** SOURCE DATA follows **

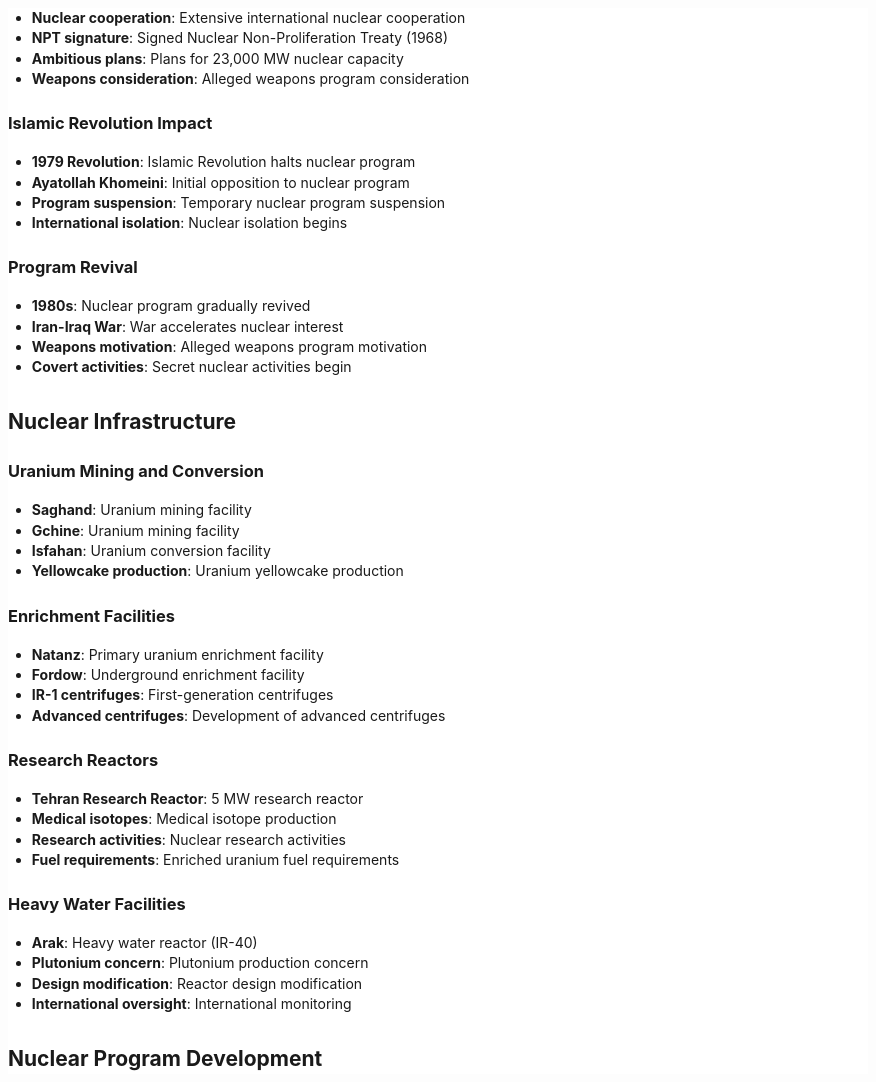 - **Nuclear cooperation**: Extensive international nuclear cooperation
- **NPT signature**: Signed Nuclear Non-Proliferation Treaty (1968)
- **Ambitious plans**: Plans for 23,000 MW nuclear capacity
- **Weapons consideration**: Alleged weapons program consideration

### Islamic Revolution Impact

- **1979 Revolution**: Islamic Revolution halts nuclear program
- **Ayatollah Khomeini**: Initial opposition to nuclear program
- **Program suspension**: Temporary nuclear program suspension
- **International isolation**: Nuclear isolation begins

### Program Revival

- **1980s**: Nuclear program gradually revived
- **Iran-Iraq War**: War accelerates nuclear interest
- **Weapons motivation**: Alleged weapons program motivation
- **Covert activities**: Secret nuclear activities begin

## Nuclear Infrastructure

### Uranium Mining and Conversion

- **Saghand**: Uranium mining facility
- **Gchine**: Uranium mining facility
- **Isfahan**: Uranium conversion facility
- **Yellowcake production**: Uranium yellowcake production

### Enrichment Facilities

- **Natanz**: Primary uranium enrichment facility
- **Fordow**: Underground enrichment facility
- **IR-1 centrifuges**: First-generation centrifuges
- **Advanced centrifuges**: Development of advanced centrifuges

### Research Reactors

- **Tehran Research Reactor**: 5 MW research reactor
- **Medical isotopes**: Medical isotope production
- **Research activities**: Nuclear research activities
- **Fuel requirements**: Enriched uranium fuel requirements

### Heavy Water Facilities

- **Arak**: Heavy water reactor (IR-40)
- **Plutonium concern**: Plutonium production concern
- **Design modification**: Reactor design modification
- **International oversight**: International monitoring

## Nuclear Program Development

** End of SOURCE DATA **
** SOURCE DATA follows **

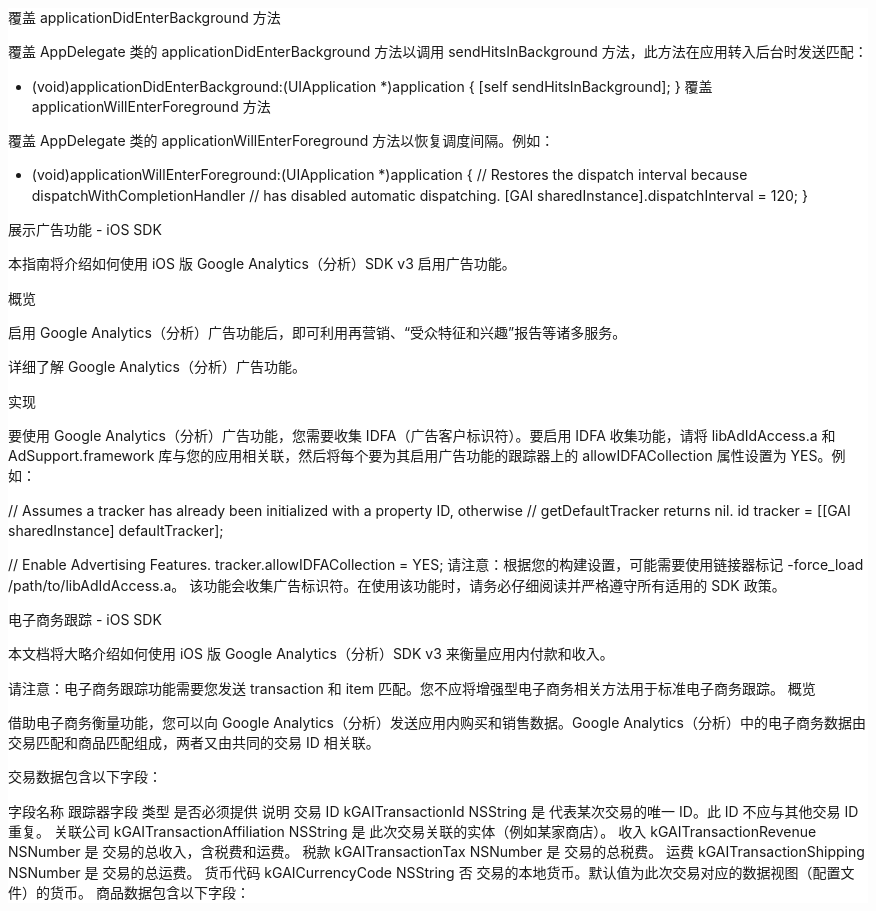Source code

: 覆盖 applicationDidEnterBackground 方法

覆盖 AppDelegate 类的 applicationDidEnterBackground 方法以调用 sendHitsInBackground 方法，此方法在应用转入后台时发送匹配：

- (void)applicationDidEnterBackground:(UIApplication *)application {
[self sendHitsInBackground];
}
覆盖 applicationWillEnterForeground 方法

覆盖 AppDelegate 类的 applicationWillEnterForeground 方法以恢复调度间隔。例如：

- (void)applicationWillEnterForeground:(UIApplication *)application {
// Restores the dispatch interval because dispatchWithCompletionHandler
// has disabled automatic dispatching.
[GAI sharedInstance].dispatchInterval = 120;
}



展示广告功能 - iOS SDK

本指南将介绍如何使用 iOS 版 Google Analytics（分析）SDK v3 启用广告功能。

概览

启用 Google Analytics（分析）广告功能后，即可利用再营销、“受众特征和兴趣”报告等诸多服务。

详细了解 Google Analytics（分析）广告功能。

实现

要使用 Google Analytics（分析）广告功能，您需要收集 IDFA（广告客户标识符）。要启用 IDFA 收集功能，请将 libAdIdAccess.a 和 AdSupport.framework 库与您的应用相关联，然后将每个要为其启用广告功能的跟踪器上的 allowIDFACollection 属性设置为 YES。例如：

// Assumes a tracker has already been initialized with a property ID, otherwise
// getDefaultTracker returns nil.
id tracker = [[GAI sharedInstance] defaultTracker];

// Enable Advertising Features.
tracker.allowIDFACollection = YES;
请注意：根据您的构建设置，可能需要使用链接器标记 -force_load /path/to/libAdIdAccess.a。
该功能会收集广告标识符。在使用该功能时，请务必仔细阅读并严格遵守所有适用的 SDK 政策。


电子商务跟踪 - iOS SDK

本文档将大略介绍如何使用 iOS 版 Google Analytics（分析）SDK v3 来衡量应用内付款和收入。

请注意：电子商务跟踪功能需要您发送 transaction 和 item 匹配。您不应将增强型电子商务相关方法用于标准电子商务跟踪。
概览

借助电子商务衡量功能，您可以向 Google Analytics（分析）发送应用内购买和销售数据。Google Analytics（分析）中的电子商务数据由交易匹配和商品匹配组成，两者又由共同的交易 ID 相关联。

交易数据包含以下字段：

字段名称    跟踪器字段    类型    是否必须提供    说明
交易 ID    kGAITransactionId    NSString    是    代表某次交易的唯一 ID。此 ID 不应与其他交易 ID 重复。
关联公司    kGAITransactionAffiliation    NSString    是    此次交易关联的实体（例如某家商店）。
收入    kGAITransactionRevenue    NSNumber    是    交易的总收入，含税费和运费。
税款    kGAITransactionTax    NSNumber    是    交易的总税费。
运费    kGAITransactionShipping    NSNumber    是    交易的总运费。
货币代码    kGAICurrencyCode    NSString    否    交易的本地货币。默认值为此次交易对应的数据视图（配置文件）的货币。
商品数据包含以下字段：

** End of SOURCE DATA **

Copy exactly the stretch of data above from the line with "property ID, otherwise" through the line with "电子商务跟踪 - iOS SDK", and omit all other lines.

// Assumes a tracker has already been initialized with a property ID, otherwise
// getDefaultTracker returns nil.
id tracker = [[GAI sharedInstance] defaultTracker];

// Enable Advertising Features.
tracker.allowIDFACollection = YES;
请注意：根据您的构建设置，可能需要使用链接器标记 -force_load /path/to/libAdIdAccess.a。
该功能会收集广告标识符。在使用该功能时，请务必仔细阅读并严格遵守所有适用的 SDK 政策。


电子商务跟踪 - iOS SDK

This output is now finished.